Exercise description: Stop after the line that contains "Page size: 2134x1600."; until then, restate each line of the entries word for word from the very first.
━━━━━━━━━━━━━━━━━━━━
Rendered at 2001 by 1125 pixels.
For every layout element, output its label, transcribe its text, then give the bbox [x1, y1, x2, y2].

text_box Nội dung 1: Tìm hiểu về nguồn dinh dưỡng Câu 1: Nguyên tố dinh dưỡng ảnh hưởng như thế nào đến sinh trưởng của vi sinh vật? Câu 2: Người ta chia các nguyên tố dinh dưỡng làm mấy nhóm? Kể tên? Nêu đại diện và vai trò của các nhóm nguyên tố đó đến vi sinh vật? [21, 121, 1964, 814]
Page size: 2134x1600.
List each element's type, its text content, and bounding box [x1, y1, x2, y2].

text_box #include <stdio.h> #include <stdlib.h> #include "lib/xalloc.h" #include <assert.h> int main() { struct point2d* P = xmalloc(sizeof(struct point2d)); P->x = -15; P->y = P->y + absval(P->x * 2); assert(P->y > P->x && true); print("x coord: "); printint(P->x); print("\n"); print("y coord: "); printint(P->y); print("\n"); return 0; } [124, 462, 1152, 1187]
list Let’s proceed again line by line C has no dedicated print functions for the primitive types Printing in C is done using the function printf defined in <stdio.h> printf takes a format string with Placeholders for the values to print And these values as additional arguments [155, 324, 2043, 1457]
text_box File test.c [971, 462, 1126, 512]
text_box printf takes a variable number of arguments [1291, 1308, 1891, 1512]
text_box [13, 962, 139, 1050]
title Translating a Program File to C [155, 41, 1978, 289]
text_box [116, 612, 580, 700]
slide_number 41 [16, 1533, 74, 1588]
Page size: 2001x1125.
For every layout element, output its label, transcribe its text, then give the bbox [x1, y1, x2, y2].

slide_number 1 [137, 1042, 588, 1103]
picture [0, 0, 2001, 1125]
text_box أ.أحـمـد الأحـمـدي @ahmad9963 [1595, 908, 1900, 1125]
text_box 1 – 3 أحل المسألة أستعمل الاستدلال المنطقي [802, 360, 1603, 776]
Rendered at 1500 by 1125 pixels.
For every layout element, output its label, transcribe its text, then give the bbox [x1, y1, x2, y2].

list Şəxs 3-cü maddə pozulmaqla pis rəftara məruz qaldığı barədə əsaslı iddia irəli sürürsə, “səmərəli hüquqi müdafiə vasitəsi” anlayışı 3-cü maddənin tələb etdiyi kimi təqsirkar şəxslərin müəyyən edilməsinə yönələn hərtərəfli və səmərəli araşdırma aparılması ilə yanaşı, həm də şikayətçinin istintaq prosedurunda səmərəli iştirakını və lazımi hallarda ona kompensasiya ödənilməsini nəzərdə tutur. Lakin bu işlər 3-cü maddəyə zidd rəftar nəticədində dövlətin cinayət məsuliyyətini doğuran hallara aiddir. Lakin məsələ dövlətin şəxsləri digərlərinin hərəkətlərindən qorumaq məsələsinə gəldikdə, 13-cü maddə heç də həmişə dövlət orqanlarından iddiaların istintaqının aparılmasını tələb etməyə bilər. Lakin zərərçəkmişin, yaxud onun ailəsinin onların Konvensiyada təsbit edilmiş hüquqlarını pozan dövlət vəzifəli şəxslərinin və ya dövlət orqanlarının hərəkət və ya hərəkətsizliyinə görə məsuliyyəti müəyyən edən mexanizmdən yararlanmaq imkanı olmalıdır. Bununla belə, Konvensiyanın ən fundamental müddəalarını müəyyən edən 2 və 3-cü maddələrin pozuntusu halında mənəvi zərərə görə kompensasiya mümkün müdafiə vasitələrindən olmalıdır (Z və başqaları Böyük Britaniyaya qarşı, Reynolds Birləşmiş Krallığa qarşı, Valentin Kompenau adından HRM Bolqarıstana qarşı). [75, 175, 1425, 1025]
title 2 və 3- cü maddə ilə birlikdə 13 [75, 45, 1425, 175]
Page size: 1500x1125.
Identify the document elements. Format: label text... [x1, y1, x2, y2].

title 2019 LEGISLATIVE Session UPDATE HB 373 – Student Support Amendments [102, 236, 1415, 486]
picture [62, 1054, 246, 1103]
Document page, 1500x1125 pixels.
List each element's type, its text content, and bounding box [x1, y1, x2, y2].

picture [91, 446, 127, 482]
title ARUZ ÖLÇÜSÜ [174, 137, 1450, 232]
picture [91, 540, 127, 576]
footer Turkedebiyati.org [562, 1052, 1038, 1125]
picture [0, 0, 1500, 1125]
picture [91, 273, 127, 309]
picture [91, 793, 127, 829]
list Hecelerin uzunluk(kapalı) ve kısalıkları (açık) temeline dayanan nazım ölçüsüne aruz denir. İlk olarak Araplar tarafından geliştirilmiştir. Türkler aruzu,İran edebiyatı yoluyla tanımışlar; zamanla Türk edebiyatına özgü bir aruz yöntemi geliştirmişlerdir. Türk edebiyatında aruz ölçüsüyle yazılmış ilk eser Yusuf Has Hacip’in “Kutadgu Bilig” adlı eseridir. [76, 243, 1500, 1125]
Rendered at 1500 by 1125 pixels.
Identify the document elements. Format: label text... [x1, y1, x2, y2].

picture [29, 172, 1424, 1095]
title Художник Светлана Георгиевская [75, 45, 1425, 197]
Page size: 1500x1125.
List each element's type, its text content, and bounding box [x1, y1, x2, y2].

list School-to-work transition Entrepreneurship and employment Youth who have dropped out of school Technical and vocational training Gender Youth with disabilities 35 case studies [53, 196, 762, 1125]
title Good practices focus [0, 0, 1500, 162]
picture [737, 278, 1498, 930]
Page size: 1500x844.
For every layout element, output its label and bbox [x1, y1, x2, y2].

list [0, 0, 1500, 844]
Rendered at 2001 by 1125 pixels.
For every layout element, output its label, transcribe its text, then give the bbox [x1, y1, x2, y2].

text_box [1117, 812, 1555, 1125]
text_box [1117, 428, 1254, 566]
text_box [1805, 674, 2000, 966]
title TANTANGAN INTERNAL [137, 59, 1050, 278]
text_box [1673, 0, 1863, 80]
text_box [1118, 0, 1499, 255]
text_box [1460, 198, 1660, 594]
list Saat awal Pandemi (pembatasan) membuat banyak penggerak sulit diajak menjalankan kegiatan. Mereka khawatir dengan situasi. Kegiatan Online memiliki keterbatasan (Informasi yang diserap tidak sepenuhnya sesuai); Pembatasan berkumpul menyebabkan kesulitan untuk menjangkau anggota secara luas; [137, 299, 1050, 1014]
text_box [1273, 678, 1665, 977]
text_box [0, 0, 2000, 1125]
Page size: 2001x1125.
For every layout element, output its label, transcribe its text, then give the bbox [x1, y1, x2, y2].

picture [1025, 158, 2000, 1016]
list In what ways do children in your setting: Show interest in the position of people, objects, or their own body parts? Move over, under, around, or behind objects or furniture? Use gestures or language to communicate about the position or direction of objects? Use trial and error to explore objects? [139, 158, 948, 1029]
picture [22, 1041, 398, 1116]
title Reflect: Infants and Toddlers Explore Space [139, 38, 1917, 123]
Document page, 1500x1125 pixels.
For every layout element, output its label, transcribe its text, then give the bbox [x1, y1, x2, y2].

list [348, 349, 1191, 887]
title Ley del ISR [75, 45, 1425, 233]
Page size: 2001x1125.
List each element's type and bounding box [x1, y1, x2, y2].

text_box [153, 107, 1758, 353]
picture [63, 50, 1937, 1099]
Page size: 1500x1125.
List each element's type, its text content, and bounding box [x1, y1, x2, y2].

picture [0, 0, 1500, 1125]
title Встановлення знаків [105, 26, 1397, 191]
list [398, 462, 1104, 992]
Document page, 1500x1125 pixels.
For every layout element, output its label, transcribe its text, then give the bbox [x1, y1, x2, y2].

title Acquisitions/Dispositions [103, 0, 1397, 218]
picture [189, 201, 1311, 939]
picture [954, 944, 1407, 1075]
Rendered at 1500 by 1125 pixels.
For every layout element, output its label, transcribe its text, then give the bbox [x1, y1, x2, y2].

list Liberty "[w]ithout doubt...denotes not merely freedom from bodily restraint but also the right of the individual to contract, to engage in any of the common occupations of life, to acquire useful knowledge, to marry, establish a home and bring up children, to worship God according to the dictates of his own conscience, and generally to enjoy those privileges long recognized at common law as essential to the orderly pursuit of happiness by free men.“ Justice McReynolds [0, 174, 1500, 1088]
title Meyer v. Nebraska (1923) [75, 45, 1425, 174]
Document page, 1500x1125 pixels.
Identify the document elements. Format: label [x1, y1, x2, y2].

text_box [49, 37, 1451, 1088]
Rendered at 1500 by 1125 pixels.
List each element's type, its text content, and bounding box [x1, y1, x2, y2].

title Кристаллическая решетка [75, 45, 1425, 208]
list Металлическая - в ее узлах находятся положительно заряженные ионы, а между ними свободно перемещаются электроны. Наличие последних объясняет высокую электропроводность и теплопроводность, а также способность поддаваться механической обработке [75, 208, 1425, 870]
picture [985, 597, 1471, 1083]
━━━━━━━━━━━━━━━━━━━━
Completed exercise:
Rendered at 2001 by 1125 pixels.
For every layout element, output its label, transcribe its text, then give the bbox [x1, y1, x2, y2].

text_box Nội dung 1: Tìm hiểu về nguồn dinh dưỡng Câu 1: Nguyên tố dinh dưỡng ảnh hưởng như thế nào đến sinh trưởng của vi sinh vật? Câu 2: Người ta chia các nguyên tố dinh dưỡng làm mấy nhóm? Kể tên? Nêu đại diện và vai trò của các nhóm nguyên tố đó đến vi sinh vật? [21, 121, 1964, 814]
Page size: 2134x1600.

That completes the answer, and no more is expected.